[Extracted records]
- - - - - - -

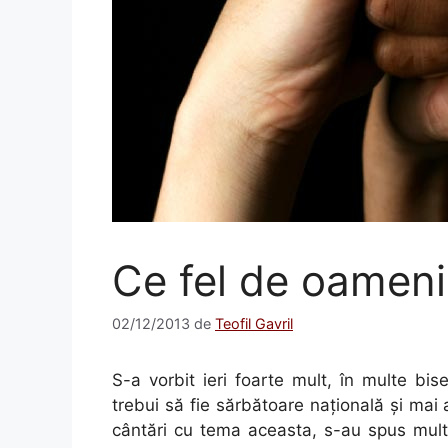
Ce fel de oameni 
02/12/2013
de
Teofil Gavril
S-a vorbit ieri foarte mult, în multe bi
trebui să fie sărbătoare naţională şi mai
cântări cu tema aceasta, s-au spus multe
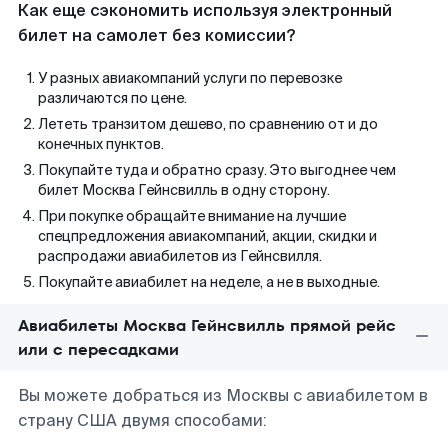
Как еще сэкономить используя электронный
билет на самолет без комиссии?
У разных авиакомпаний услуги по перевозке
различаются по цене.
Лететь транзитом дешево, по сравнению от и до
конечных пунктов.
Покупайте туда и обратно сразу. Это выгоднее чем
билет Москва Гейнсвилль в одну сторону.
При покупке обращайте внимание на лучшие
спецпредложения авиакомпаний, акции, скидки и
распродажи авиабилетов из Гейнсвилля.
Покупайте авиабилет на неделе, а не в выходные.
Авиабилеты Москва Гейнсвилль прямой рейс
или с пересадками
Вы можете добраться из Москвы с авиабилетом в
страну США двумя способами:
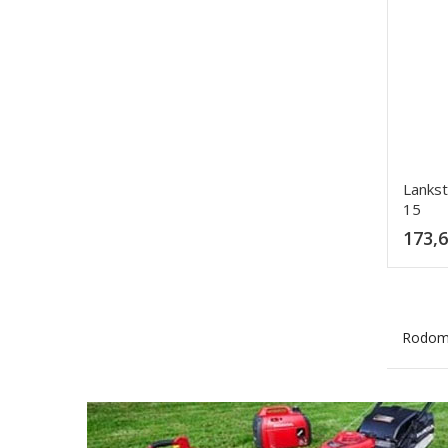
Lankst
15
173,6
Rodoma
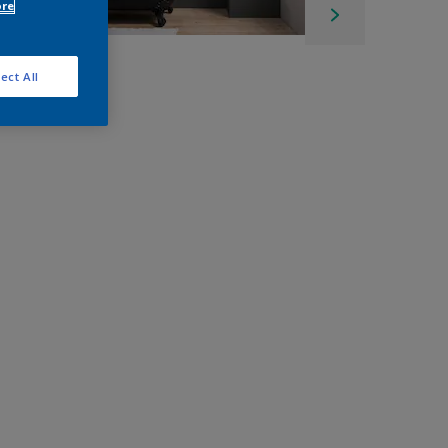
ore
ect All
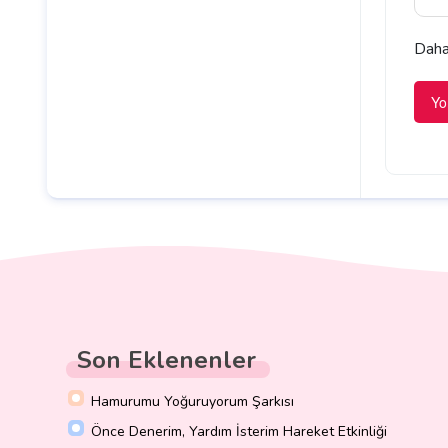
Daha 
Son Eklenenler
Hamurumu Yoğuruyorum Şarkısı
Önce Denerim, Yardım İsterim Hareket Etkinliği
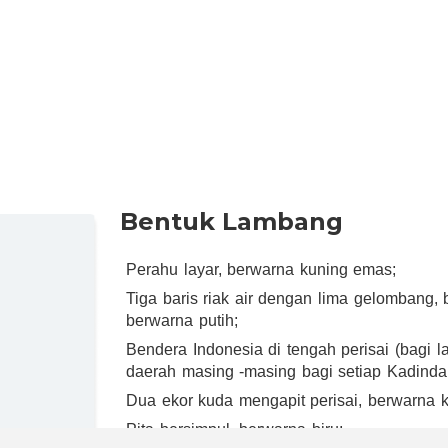
Bentuk Lambang
Perahu layar, berwarna kuning emas;
Tiga baris riak air dengan lima gelombang, 
berwarna putih;
Bendera Indonesia di tengah perisai (bagi 
daerah masing -masing bagi setiap Kadinda
Dua ekor kuda mengapit perisai, berwarna 
Pita bersimpul, berwarna biru;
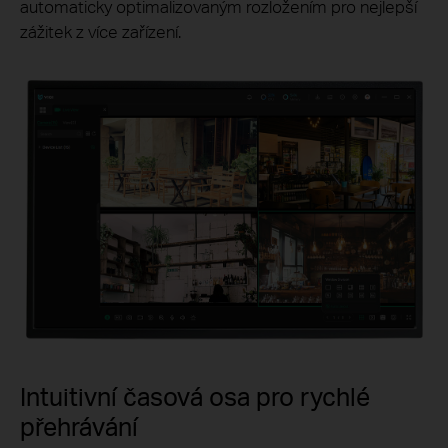
automaticky optimalizovaným rozložením pro nejlepší
zážitek z více zařízení.
Intuitivní časová osa pro rychlé
přehrávání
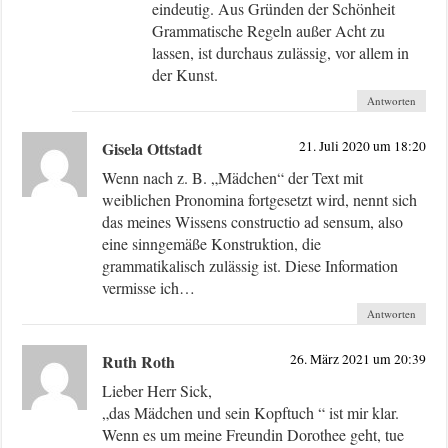
eindeutig. Aus Gründen der Schönheit
Grammatische Regeln außer Acht zu
lassen, ist durchaus zulässig, vor allem in
der Kunst.
Antworten
Gisela Ottstadt
21. Juli 2020 um 18:20
Wenn nach z. B. „Mädchen“ der Text mit
weiblichen Pronomina fortgesetzt wird, nennt sich
das meines Wissens constructio ad sensum, also
eine sinngemäße Konstruktion, die
grammatikalisch zulässig ist. Diese Information
vermisse ich…
Antworten
Ruth Roth
26. März 2021 um 20:39
Lieber Herr Sick,
„das Mädchen und sein Kopftuch “ ist mir klar.
Wenn es um meine Freundin Dorothee geht, tue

- - - - - - -

Work required: Output the line that contains "Bendera Indonesia di tengah perisai (bagi" and every line after it to the end of the records, word for word, leaving out the pictures.

The completed task:
Bendera Indonesia di tengah perisai (bagi 
daerah masing -masing bagi setiap Kadinda
Dua ekor kuda mengapit perisai, berwarna 
Pita bersimpul, berwarna biru;
automaticky optimalizovaným rozložením pro nejlepší
zážitek z více zařízení.
Intuitivní časová osa pro rychlé
přehrávání
eindeutig. Aus Gründen der Schönheit
Grammatische Regeln außer Acht zu
lassen, ist durchaus zulässig, vor allem in
der Kunst.
Antworten
Gisela Ottstadt
21. Juli 2020 um 18:20
Wenn nach z. B. „Mädchen“ der Text mit
weiblichen Pronomina fortgesetzt wird, nennt sich
das meines Wissens constructio ad sensum, also
eine sinngemäße Konstruktion, die
grammatikalisch zulässig ist. Diese Information
vermisse ich…
Antworten
Ruth Roth
26. März 2021 um 20:39
Lieber Herr Sick,
„das Mädchen und sein Kopftuch “ ist mir klar.
Wenn es um meine Freundin Dorothee geht, tue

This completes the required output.